(Beginning of Supplied material)

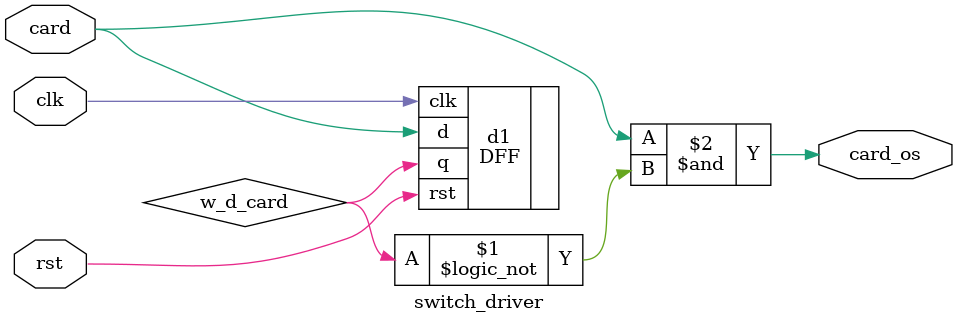
<source format=v>
module switch_driver (
    input clk,
    input rst,
    input card,
    output card_os
);

    wire w_d_card;
    DFF d1(.clk(clk),.rst(rst),.d(card),.q(w_d_card));
    assign card_os=card&(!w_d_card);

endmodule
</source>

(End of Supplied material)

**What you should do**
The line with "wire w_d_card;" and all the lines after it in the records above are to be output exactly, with nothing added.

**Solution**
    wire w_d_card;
    DFF d1(.clk(clk),.rst(rst),.d(card),.q(w_d_card));
    assign card_os=card&(!w_d_card);

endmodule
</source>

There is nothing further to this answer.